Our days are pretty normal, almost a year after you were born. The fact that you lived and died far too soon is integrated into our lives, it's part of our story... not so shocking and jarring and all-consuming as it was in the beginning. But there will always be moments of shock and disbelief. One afternoon not long ago I feel asleep on the couch during Judah's nap, and my mind was in that sort of twilight between sleeping and waking. I thought of you and your birth and death and was in a state of total shock once again - did that really happen? Did I really give birth to you, my perfect but not breathing son? How? Why?
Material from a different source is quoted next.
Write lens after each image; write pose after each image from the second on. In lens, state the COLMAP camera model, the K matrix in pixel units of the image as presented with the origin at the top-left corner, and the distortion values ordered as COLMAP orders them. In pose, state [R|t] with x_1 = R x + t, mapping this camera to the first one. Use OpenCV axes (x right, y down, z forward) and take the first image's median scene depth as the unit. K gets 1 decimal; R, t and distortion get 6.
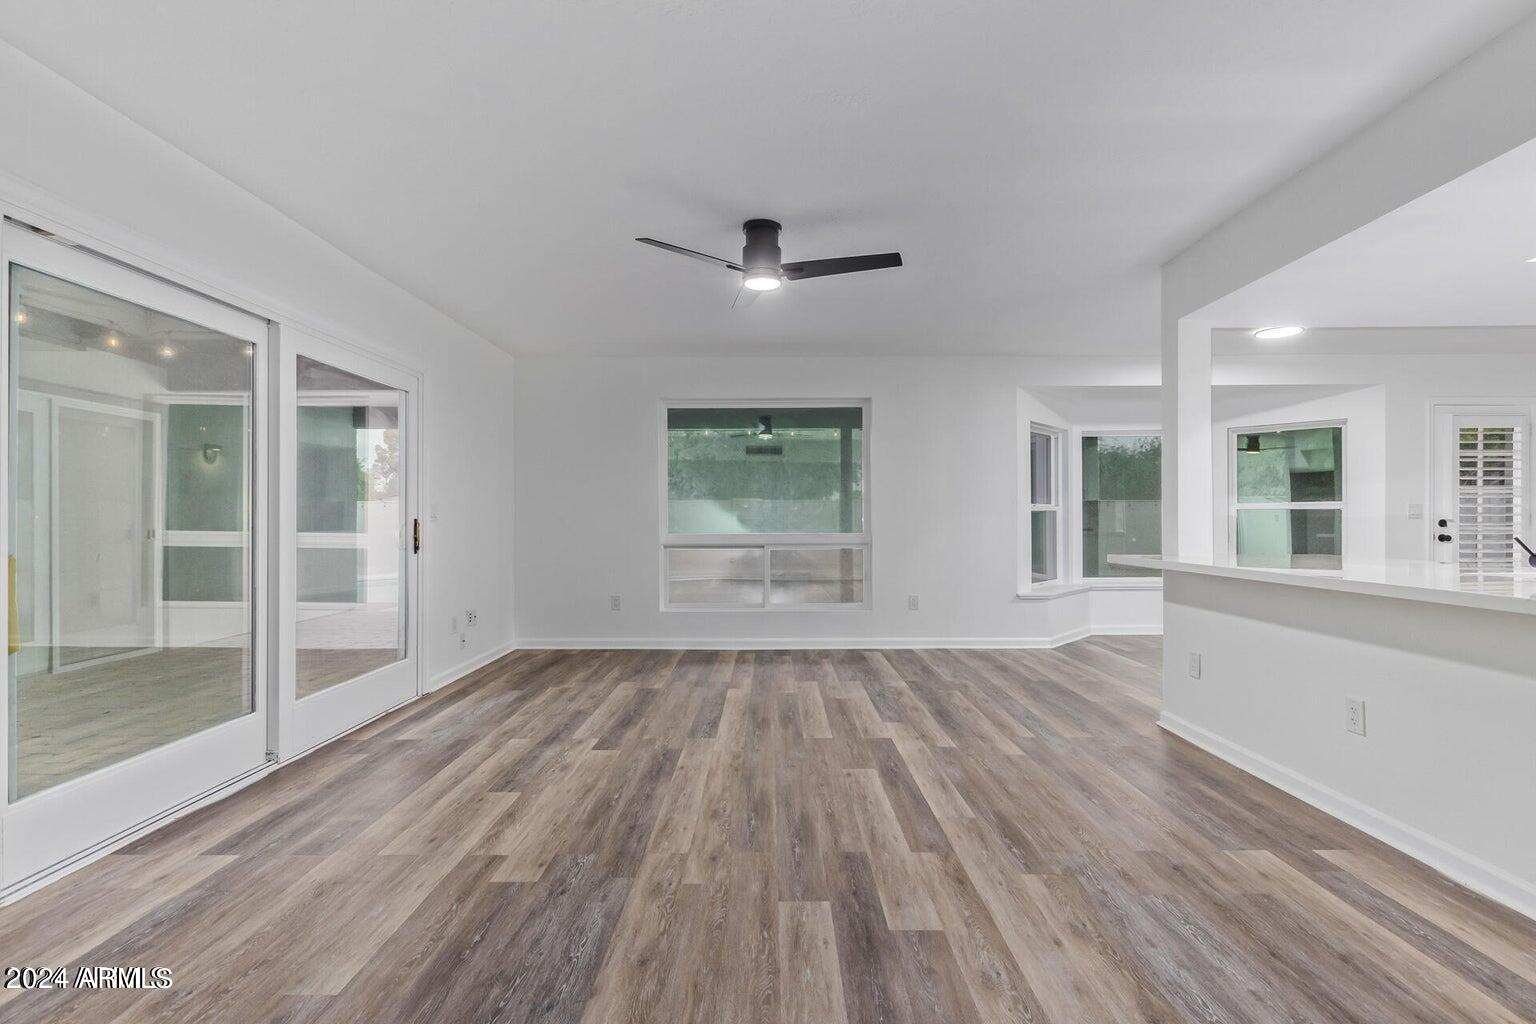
lens RADIAL K [[701.0, 0, 781.9], [0, 701.0, 517.6], [0, 0, 1]] dist [0.000315, -0.000991]
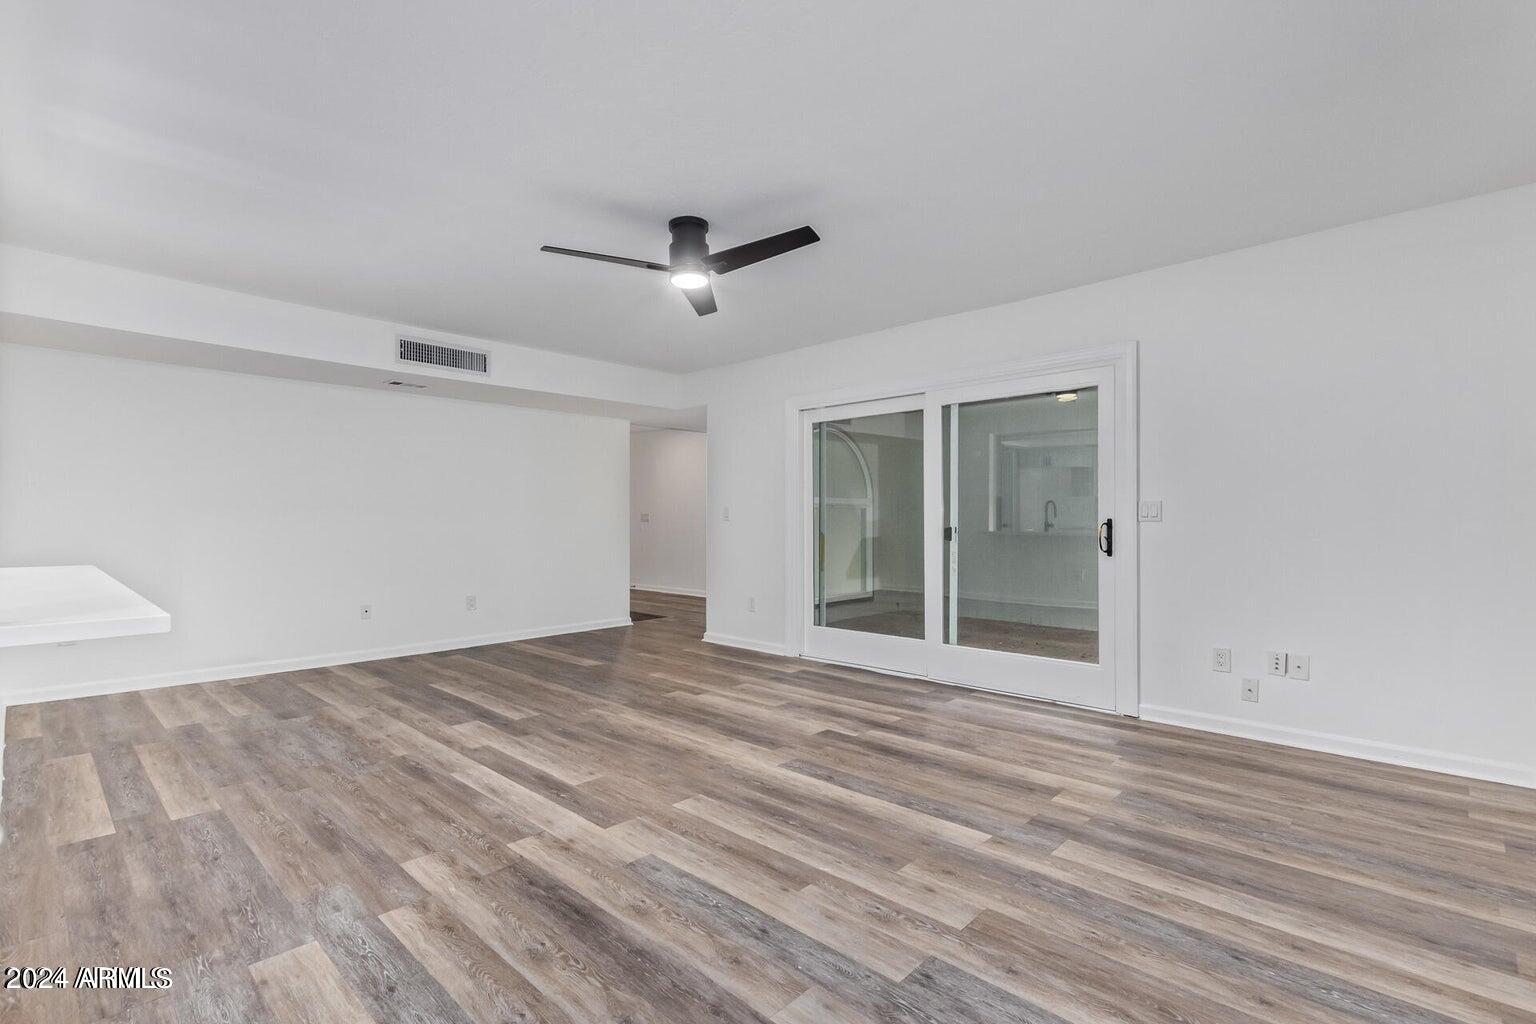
lens RADIAL K [[701.0, 0, 781.9], [0, 701.0, 517.6], [0, 0, 1]] dist [0.000315, -0.000991]
pose [[-0.684383, 0.001172, -0.729122, 0.722058], [0.003679, 0.999992, -0.001846, 0.001550], [0.729113, -0.003946, -0.684382, 2.124630]]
One of the hard things, which happens often, are the questions that all mothers are asked. Is this your first baby? How many children do you have? How old are they?... I get the "Is this your first baby?" question whenever I go anywhere without Judah. I say "No, actually it's my third" and kind of hope the questions stop there. Sometimes they do, sometimes they don't. Recently I was picking up our take-out order at a little Chinese restaurant, and a sweet older Chinese lady continued the questions... How old are your children? Boys or girls? And what is the baby? ... I smiled and said "My oldest boy is three, my second boy would be almost one, and the baby is a girl, due very soon". She didn't pick up on the "would be" and it was way for me to include all my children without raising more questions. And it made me feel like a normal mom, including you in the list. It's a hard thing to navigate though, how much to say so that I feel like I'm being true to myself and honoring you... and how much to not say to avoid the inevitible pain and unwanted comments.
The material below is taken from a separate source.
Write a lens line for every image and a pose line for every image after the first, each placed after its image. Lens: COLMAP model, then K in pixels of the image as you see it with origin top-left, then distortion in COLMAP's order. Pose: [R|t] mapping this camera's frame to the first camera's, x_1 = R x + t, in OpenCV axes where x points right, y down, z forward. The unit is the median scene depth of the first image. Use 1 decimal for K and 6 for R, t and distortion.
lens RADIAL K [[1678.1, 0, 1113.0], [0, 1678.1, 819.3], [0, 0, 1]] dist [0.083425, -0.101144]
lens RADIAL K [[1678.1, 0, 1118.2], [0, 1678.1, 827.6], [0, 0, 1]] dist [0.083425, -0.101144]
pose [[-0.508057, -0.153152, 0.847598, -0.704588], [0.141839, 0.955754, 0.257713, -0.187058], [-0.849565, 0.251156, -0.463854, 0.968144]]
Perhaps harder, though, is when people just innocently assume that baby girl is my second baby, and there is no easy or appropriate way to correct them. Or when someone confuses Judah by asking "Are you having a baby brother or a baby sister?" because in his mind, he has both. And he does. He often answers baby brother, even though he knows we're having a little girl... I think to protect your memory. He understands that baby sister is a different baby. It's just hard for him to grasp that you are not here with us.  He asks frequently if baby sister is going to live in heaven when she is born, to which we tell him "We hope that baby sister is going to come home and grow up with us!". He also often says things like "I miss baby Theodore. I wish I could play with him. He would like my firetrucks! He plays firetrucks in heaven with Jesus. Can we go see him there? Why did he have to go to heaven?" ... Oh, how I wish I could watch the two of you play firetrucks. I'm just so sad that you two will never get to be brothers on this earth.

We recently got a little red wagon and took Judah for a walk in it. Everytime I looked back to check on him, I wished you were strapped into the other little seat. I bet you would just have loved it, sitting like a big boy with your big brother. I know you are having so much more fun than we could ever imagine in heaven, but I still long for you to be here on earth having fun with us. I want to watch you figure out how to blow out a candle, and make a complete mess of your first cupcake, just like Judah did.

I miss you, little Theodore. This month I will work on your special wall in our room... full of your pictures and poems, your teddy bears, things that remind us of you. I want to have it all set up by your birthday. With baby sister coming and all the busyness of the next couple of weeks and months, I want you to have your own little spot. I'm not sure yet what we will do on your birthday, I know it will be in the middle of a crazy week... but I want to make space for celebrating all that you are in our family. Judah said recently "We should have a cake for baby Theodore's birthday!" - so we will definitely be having cake. Not an hour goes by that I don't think of you, not a second that you aren't carried close to my heart.

We love you, our little almost-one-year-old Theodore. One year in heaven for you, one year on earth for us - as opposite as it could possibly be. I'm glad you're the one in heaven with Jesus, wanting for nothing. A parent always wants the best for their child, and you have the very best.